宴樂並不僅僅只是個娛樂的場所,還是個天然的信息情報網站。
但是也僅限於三樓以下,從四樓開始就是非帝都權貴不能進入,還有專門的包廂,甚至比總統套房還要華貴。
白煙瞥了一眼電梯上面的攝像頭,俯下身子,用足力氣往前一躍,一塊黑乎乎的口香糖就粘了上去。
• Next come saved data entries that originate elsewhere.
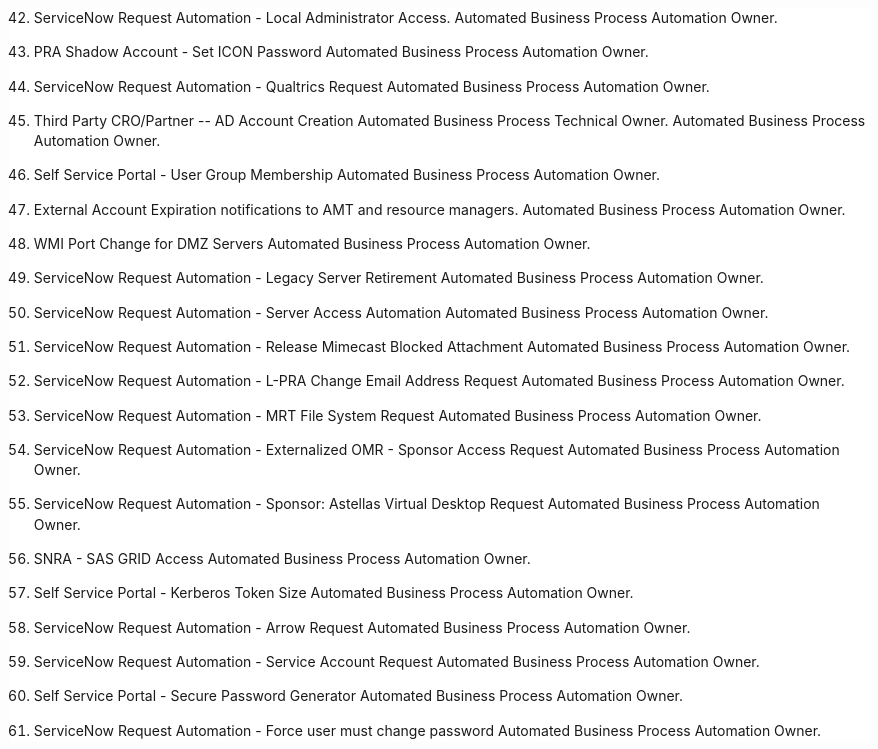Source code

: 42. ServiceNow Request Automation - Local Administrator Access.
    Automated Business Process Automation Owner.

43. PRA Shadow Account - Set ICON Password Automated Business Process
    Automation Owner.

44. ServiceNow Request Automation - Qualtrics Request Automated Business
    Process Automation Owner.

45. Third Party CRO/Partner -- AD Account Creation Automated Business
    Process Technical Owner. Automated Business Process Automation
    Owner.

46. Self Service Portal - User Group Membership Automated Business
    Process Automation Owner.

47. External Account Expiration notifications to AMT and resource
    managers. Automated Business Process Automation Owner.

48. WMI Port Change for DMZ Servers Automated Business Process
    Automation Owner.

49. ServiceNow Request Automation - Legacy Server Retirement Automated
    Business Process Automation Owner.

50. ServiceNow Request Automation - Server Access Automation Automated
    Business Process Automation Owner.

51. ServiceNow Request Automation - Release Mimecast Blocked Attachment
    Automated Business Process Automation Owner.

52. ServiceNow Request Automation - L-PRA Change Email Address Request
    Automated Business Process Automation Owner.

53. ServiceNow Request Automation - MRT File System Request Automated
    Business Process Automation Owner.

54. ServiceNow Request Automation - Externalized OMR - Sponsor Access
    Request Automated Business Process Automation Owner.

55. ServiceNow Request Automation - Sponsor: Astellas Virtual Desktop
    Request Automated Business Process Automation Owner.

56. SNRA - SAS GRID Access Automated Business Process Automation Owner.

57. Self Service Portal - Kerberos Token Size Automated Business Process
    Automation Owner.

58. ServiceNow Request Automation - Arrow Request Automated Business
    Process Automation Owner.

59. ServiceNow Request Automation - Service Account Request Automated
    Business Process Automation Owner.

60. Self Service Portal - Secure Password Generator Automated Business
    Process Automation Owner.

61. ServiceNow Request Automation - Force user must change password
    Automated Business Process Automation Owner.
雲楓嘖嘖了幾聲,豎起了一個大拇指,“小丫頭漂亮呀,這一手跟誰學的?”
白煙精緻的眉眼微微上挑,就算是寬大的黑框眼鏡都擋不住的俏皮,脣角勾起,“你猜呀!”
雲楓瞬間就苦着一張臉,捂着自己的胸口,做出心碎的樣子,“小丫頭有事瞞着你哥,我的心都快要痛死了。”
白煙非常優雅地翻了一個白眼,“雲楓哥,你的戲太多啦。”
叮的一聲,電梯門就響了。
白煙兩條腿又長又直,走了出去。
雲楓在後面滿臉心累,小丫頭越來越聰明,越來越難騙了。
兩人來到一處房間,看了看上面的房間號,“就顯示在這了。”
雲楓看了一眼上面的鎖,皺了皺眉頭,“是米國最新出品的電子鎖,九個密碼,幾萬多種組合,而且不小心輸錯一個,就會觸動裏面的報警器,到時候幾乎整個宴樂的人都會趕來,我們到時候恐怕就會被打成馬蜂窩了。”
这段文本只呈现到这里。